### Goal of the exercise:
Count lines, not occurrences: report how many lines in the records hold the string "beziehungsweise", and nothing else.

### Records for the task:
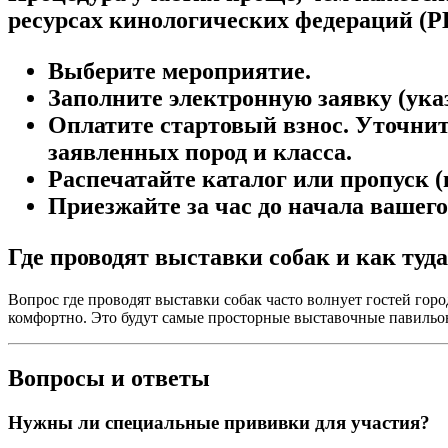
ресурсах кинологических федераций (РК
Выберите мероприятие.
Заполните электронную заявку (указ
Оплатите стартовый взнос. Уточните
заявленных пород и класса.
Распечатайте каталог или пропуск (
Приезжайте за час до начала вашего
Где проводят выставки собак и как туд
Вопрос где проводят выставки собак часто волнует гостей го
комфортно. Это будут самые просторные выставочные павильон
Вопросы и ответы
Нужны ли специальные прививки для участия?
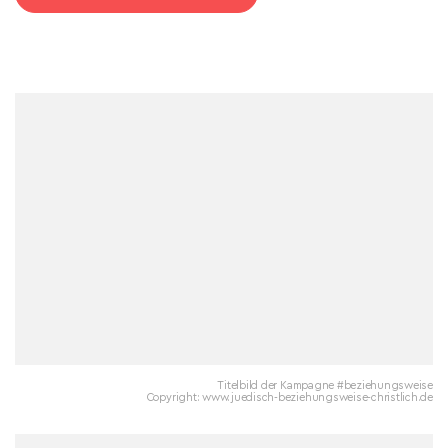
Titelbild der Kampagne #beziehungsweise
Copyright: www.juedisch-beziehungsweise-christlich.de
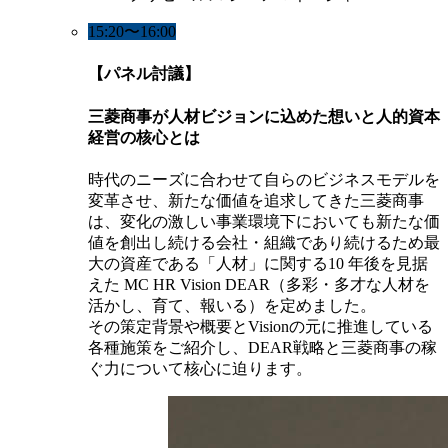
15:20〜16:00
【パネル討議】
三菱商事が人材ビジョンに込めた想いと人的資本
経営の核心とは
時代のニーズに合わせて自らのビジネスモデルを
変革させ、新たな価値を追求してきた三菱商事
は、変化の激しい事業環境下においても新たな価
値を創出し続ける会社・組織であり続けるため最
大の資産である「人材」に関する10 年後を見据
えた MC HR Vision DEAR（多彩・多才な人材を
活かし、育て、報いる）を定めました。
その策定背景や概要とVisionの元に推進している
各種施策をご紹介し、DEAR戦略と三菱商事の稼
ぐ力について核心に迫ります。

### Solution to this problem:
2